Some limitations of the study could have affected the survival analysis, such as the difference in duration of follow up between the two treatment groups and the relatively high rate of conversion (9.5%) from minimally invasive to open surgery, which in most cases was associated with technical difficulties rather than extent of disease.

It must be acknowledged that the adoption of MI-RS in our centers was approximately concomitant with the start of intensity-modulated radiotherapy techniques. These have been reported to deliver a lower dose to the small bowel and bladder than standard pelvic radiotherapy in CC patients, thus reducing acute and chronic adverse effects possibly related to inflammation and tissue fibrosis.39,40 Our findings of longer operative time, reduced EBL, and hospital stay in the MI-RS patients confirm previous data.27 Conversely, we could not confirm that MI-RS would provide a better toxicity profile compared with the open approach; indeed, the proportions of patients experiencing grade 2 or grade 3–4 postoperative morbidities were 9.9% and 3.0% for early complications, and 11.7% and 2.4% for late morbidities, respectively, without any statistically significant difference between the two surgical approaches. We do not exclude that, due to its retrospective design, our study could have been biased by the high risk of underreporting real morbidity, but it is conceivable that synergy between IMRT and adoption of MI-RS, as well as improvement of surgical and radiotherapy equipment, could have played a role.

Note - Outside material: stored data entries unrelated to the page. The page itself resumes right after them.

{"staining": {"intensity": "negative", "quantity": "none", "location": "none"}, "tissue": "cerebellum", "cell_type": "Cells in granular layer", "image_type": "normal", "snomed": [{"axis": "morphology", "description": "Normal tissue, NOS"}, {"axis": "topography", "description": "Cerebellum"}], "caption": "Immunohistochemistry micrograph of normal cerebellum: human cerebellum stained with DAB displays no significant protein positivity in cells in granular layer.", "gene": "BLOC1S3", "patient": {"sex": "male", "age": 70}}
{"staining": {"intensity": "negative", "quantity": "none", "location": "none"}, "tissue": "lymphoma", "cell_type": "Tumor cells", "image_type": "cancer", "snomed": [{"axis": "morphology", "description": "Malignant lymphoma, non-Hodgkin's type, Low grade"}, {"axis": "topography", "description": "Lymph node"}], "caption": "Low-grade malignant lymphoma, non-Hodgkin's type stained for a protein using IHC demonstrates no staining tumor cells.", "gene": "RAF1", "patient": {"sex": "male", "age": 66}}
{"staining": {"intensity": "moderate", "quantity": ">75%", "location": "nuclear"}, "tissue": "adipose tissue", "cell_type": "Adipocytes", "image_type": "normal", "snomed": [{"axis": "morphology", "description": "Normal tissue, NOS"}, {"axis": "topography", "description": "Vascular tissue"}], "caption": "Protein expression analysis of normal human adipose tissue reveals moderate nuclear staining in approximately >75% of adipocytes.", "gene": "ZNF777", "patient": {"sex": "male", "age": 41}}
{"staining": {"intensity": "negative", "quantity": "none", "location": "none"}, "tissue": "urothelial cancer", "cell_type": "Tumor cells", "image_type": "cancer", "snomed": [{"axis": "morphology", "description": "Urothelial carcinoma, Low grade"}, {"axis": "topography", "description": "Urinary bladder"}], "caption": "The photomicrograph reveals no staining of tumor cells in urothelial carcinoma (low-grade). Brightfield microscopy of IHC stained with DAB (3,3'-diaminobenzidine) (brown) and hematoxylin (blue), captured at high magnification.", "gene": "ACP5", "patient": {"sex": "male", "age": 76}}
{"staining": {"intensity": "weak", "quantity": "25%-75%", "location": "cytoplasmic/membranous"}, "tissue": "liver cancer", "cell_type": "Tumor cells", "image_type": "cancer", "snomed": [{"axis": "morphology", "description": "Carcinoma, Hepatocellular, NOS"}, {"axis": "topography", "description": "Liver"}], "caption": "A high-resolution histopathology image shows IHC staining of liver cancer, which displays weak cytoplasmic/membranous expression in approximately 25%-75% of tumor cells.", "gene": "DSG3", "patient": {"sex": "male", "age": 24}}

In conclusion, we report that use of MI-RS in LACC patients does not impair clinical outcome compared with open surgery. Moreover, notwithstanding the limits inherent to the retrospective design of the study, the rate of postoperative complications was not different between the two groups. In this context, we might consider the adoption of minimally invasive surgery as the standard surgical approach to LACC patients after CT/RT in the future, especially in high-volume gynecological cancer units with surgeons experienced in laparoscopic and robotic gynecologic oncologic procedures. Based on the patient features/morbidities and the clinical response to CT/RT, surgeons could carefully tailor the extent of radical surgery, thus resulting in a personalized surgical approach for each patient. Moreover, the integration of multidisciplinary teams could help to prevent or attenuate postoperative morbidities, therefore preserving women’s quality of life.

Furthermore, the search for biomolecular parameters in cervical cancer tissue could help to identify a personalized signature capable of defining radiosensitivity and prognosis more successfully, as well as predisposition to radiotherapy toxicity and consequent surgery toxicity.